(Beginning of Data listing)
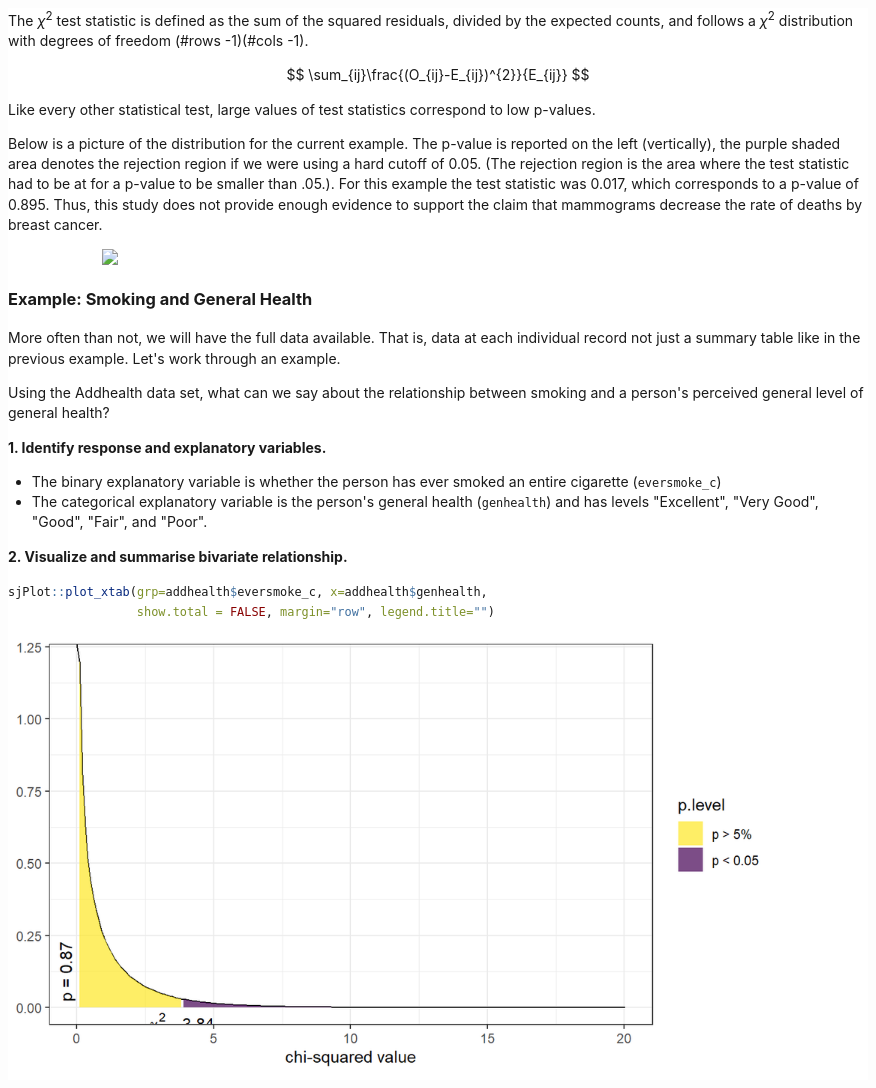 The $\chi^2$ test statistic is defined as the sum of the squared residuals, divided by the expected counts, and follows a $\chi^2$ distribution with degrees of freedom (#rows -1)(#cols -1). 

$$ \sum_{ij}\frac{(O_{ij}-E_{ij})^{2}}{E_{ij}} $$

Like every other statistical test, large values of test statistics correspond to low p-values. 

Below is a picture of the distribution for the current example. The p-value is reported on the left (vertically), the purple shaded area denotes the rejection region if we were using a hard cutoff of 0.05. (The rejection region is the area where the test statistic had to be at for a p-value to be smaller than .05.). For this example the test statistic was 0.017, which corresponds to a p-value of 0.895. Thus, this study does not provide enough evidence to support the claim that mammograms decrease the rate of deaths by breast cancer. 


<img src="bivariate_analysis_files/figure-html/unnamed-chunk-17-1.png" width="672" style="display: block; margin: auto;" />

### Example: Smoking and General Health

More often than not, we will have the full data available. That is, data at each individual record not just a summary table like in the previous example. Let's work through an example. 

Using the Addhealth data set, what can we say about the relationship between smoking and a person's perceived general level of general health? 


**1. Identify response and explanatory variables.**

* The binary explanatory variable is whether the person has ever smoked an entire cigarette (`eversmoke_c`)
* The categorical explanatory variable is the person's general health (`genhealth`) and has levels "Excellent", "Very Good", "Good", "Fair", and "Poor". 


**2. Visualize and summarise bivariate relationship.**


```r
sjPlot::plot_xtab(grp=addhealth$eversmoke_c, x=addhealth$genhealth, 
                  show.total = FALSE, margin="row", legend.title="") 
```

<img src="bivariate_analysis_files/figure-html/unnamed-chunk-18-1.png" width="768" />
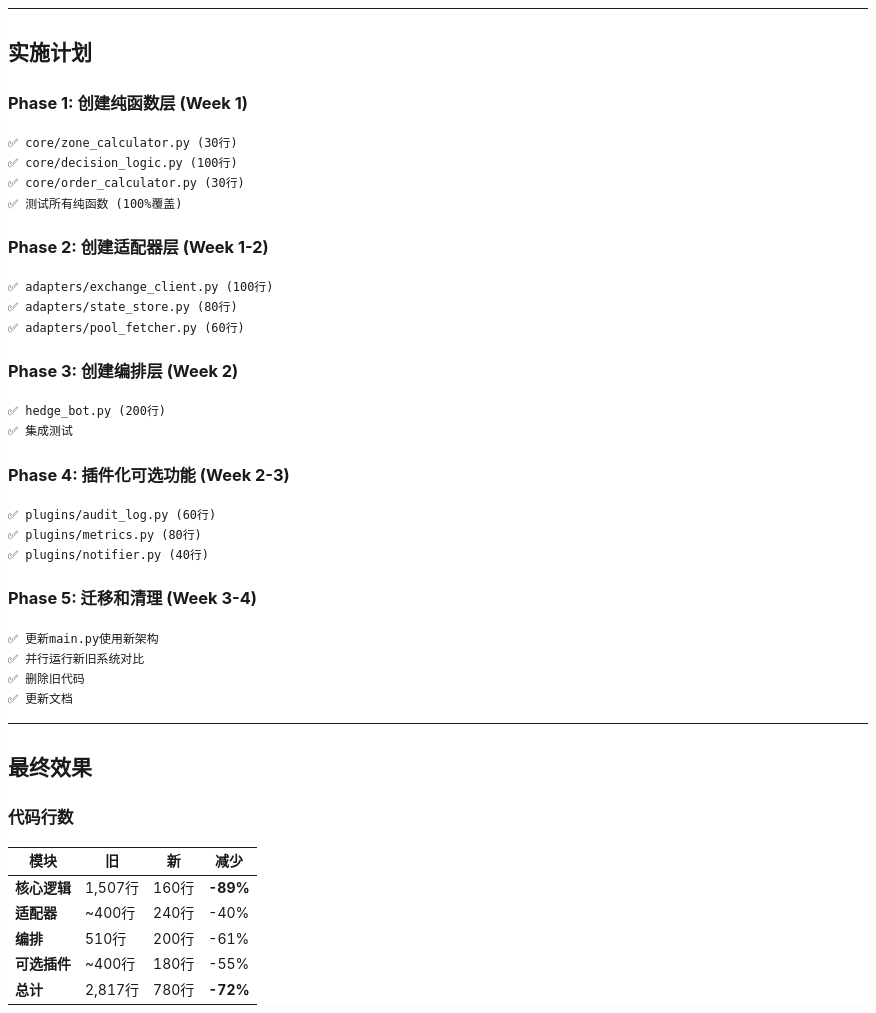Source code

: 
---

## 实施计划

### Phase 1: 创建纯函数层 (Week 1)
```
✅ core/zone_calculator.py (30行)
✅ core/decision_logic.py (100行)
✅ core/order_calculator.py (30行)
✅ 测试所有纯函数 (100%覆盖)
```

### Phase 2: 创建适配器层 (Week 1-2)
```
✅ adapters/exchange_client.py (100行)
✅ adapters/state_store.py (80行)
✅ adapters/pool_fetcher.py (60行)
```

### Phase 3: 创建编排层 (Week 2)
```
✅ hedge_bot.py (200行)
✅ 集成测试
```

### Phase 4: 插件化可选功能 (Week 2-3)
```
✅ plugins/audit_log.py (60行)
✅ plugins/metrics.py (80行)
✅ plugins/notifier.py (40行)
```

### Phase 5: 迁移和清理 (Week 3-4)
```
✅ 更新main.py使用新架构
✅ 并行运行新旧系统对比
✅ 删除旧代码
✅ 更新文档
```

---

## 最终效果

### 代码行数

| 模块 | 旧 | 新 | 减少 |
|------|-----|-----|------|
| **核心逻辑** | 1,507行 | 160行 | **-89%** |
| **适配器** | ~400行 | 240行 | -40% |
| **编排** | 510行 | 200行 | -61% |
| **可选插件** | ~400行 | 180行 | -55% |
| **总计** | 2,817行 | 780行 | **-72%** |
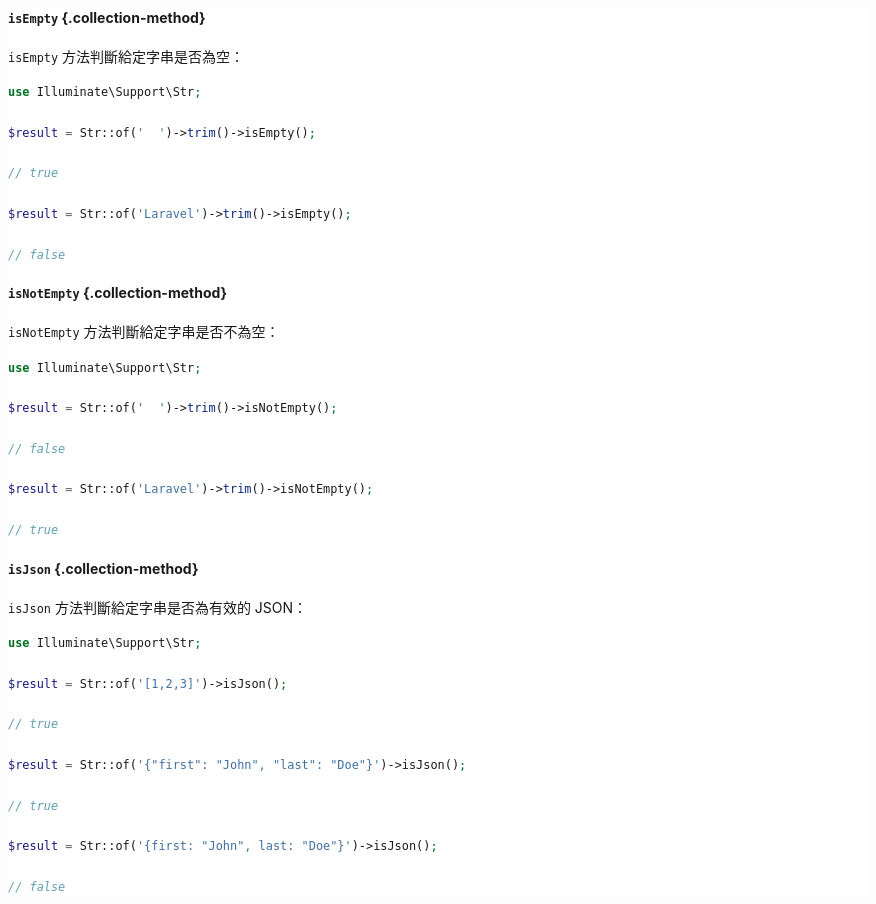 <a name="method-fluent-str-is-empty"></a>
#### `isEmpty` {.collection-method}

`isEmpty` 方法判斷給定字串是否為空：

```php
use Illuminate\Support\Str;

$result = Str::of('  ')->trim()->isEmpty();

// true

$result = Str::of('Laravel')->trim()->isEmpty();

// false
```

<a name="method-fluent-str-is-not-empty"></a>
#### `isNotEmpty` {.collection-method}

`isNotEmpty` 方法判斷給定字串是否不為空：

```php
use Illuminate\Support\Str;

$result = Str::of('  ')->trim()->isNotEmpty();

// false

$result = Str::of('Laravel')->trim()->isNotEmpty();

// true
```

<a name="method-fluent-str-is-json"></a>
#### `isJson` {.collection-method}

`isJson` 方法判斷給定字串是否為有效的 JSON：

```php
use Illuminate\Support\Str;

$result = Str::of('[1,2,3]')->isJson();

// true

$result = Str::of('{"first": "John", "last": "Doe"}')->isJson();

// true

$result = Str::of('{first: "John", last: "Doe"}')->isJson();

// false
```
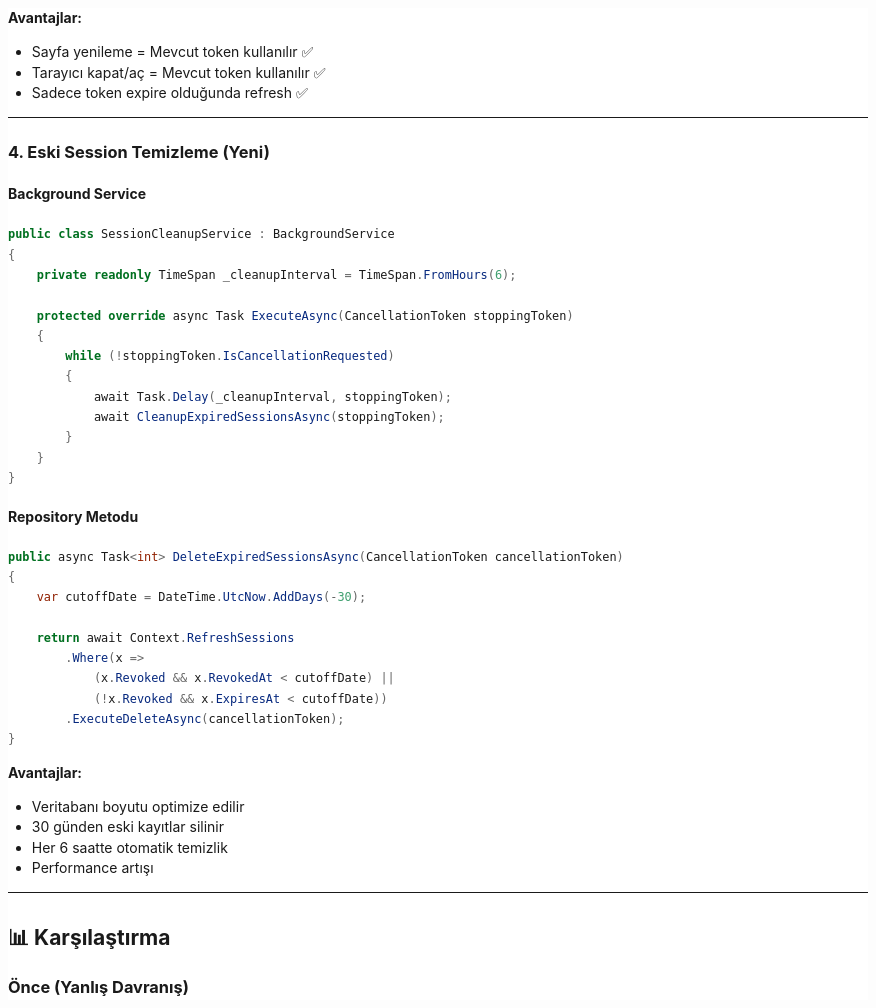 **Avantajlar:**
- Sayfa yenileme = Mevcut token kullanılır ✅
- Tarayıcı kapat/aç = Mevcut token kullanılır ✅
- Sadece token expire olduğunda refresh ✅

---

### 4. Eski Session Temizleme (Yeni)

#### Background Service
```csharp
public class SessionCleanupService : BackgroundService
{
    private readonly TimeSpan _cleanupInterval = TimeSpan.FromHours(6);
    
    protected override async Task ExecuteAsync(CancellationToken stoppingToken)
    {
        while (!stoppingToken.IsCancellationRequested)
        {
            await Task.Delay(_cleanupInterval, stoppingToken);
            await CleanupExpiredSessionsAsync(stoppingToken);
        }
    }
}
```

#### Repository Metodu
```csharp
public async Task<int> DeleteExpiredSessionsAsync(CancellationToken cancellationToken)
{
    var cutoffDate = DateTime.UtcNow.AddDays(-30);
    
    return await Context.RefreshSessions
        .Where(x => 
            (x.Revoked && x.RevokedAt < cutoffDate) || 
            (!x.Revoked && x.ExpiresAt < cutoffDate))
        .ExecuteDeleteAsync(cancellationToken);
}
```

**Avantajlar:**
- Veritabanı boyutu optimize edilir
- 30 günden eski kayıtlar silinir
- Her 6 saatte otomatik temizlik
- Performance artışı

---

## 📊 Karşılaştırma

### Önce (Yanlış Davranış)
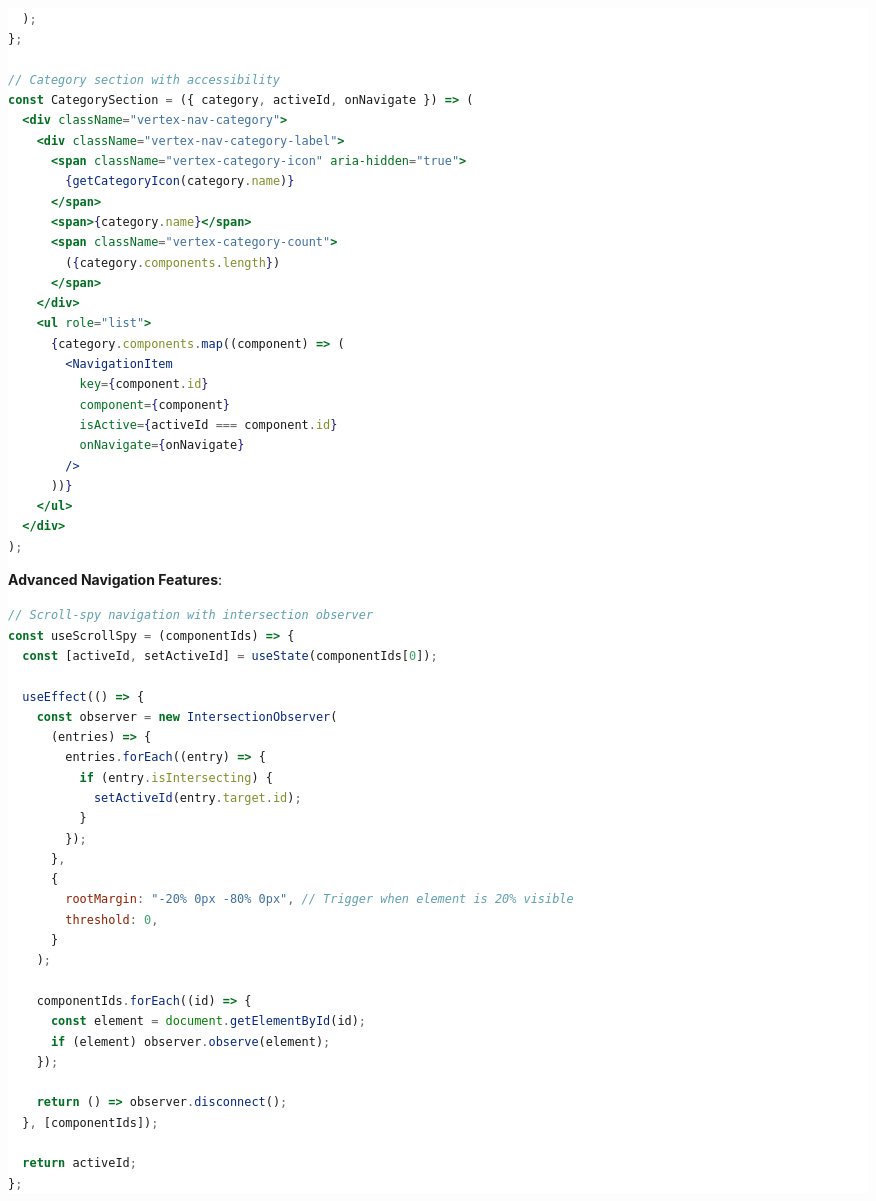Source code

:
 ```jsx
  );
};

// Category section with accessibility
const CategorySection = ({ category, activeId, onNavigate }) => (
  <div className="vertex-nav-category">
    <div className="vertex-nav-category-label">
      <span className="vertex-category-icon" aria-hidden="true">
        {getCategoryIcon(category.name)}
      </span>
      <span>{category.name}</span>
      <span className="vertex-category-count">
        ({category.components.length})
      </span>
    </div>
    <ul role="list">
      {category.components.map((component) => (
        <NavigationItem
          key={component.id}
          component={component}
          isActive={activeId === component.id}
          onNavigate={onNavigate}
        />
      ))}
    </ul>
  </div>
);
```

**Advanced Navigation Features**:

```jsx
// Scroll-spy navigation with intersection observer
const useScrollSpy = (componentIds) => {
  const [activeId, setActiveId] = useState(componentIds[0]);

  useEffect(() => {
    const observer = new IntersectionObserver(
      (entries) => {
        entries.forEach((entry) => {
          if (entry.isIntersecting) {
            setActiveId(entry.target.id);
          }
        });
      },
      {
        rootMargin: "-20% 0px -80% 0px", // Trigger when element is 20% visible
        threshold: 0,
      }
    );

    componentIds.forEach((id) => {
      const element = document.getElementById(id);
      if (element) observer.observe(element);
    });

    return () => observer.disconnect();
  }, [componentIds]);

  return activeId;
};
```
(End of Data listing)
* Task
Where a line above contains the word "than", copy that line.

* Completed exercise
Below is a picture of the distribution for the current example. The p-value is reported on the left (vertically), the purple shaded area denotes the rejection region if we were using a hard cutoff of 0.05. (The rejection region is the area where the test statistic had to be at for a p-value to be smaller than .05.). For this example the test statistic was 0.017, which corresponds to a p-value of 0.895. Thus, this study does not provide enough evidence to support the claim that mammograms decrease the rate of deaths by breast cancer. 
More often than not, we will have the full data available. That is, data at each individual record not just a summary table like in the previous example. Let's work through an example. 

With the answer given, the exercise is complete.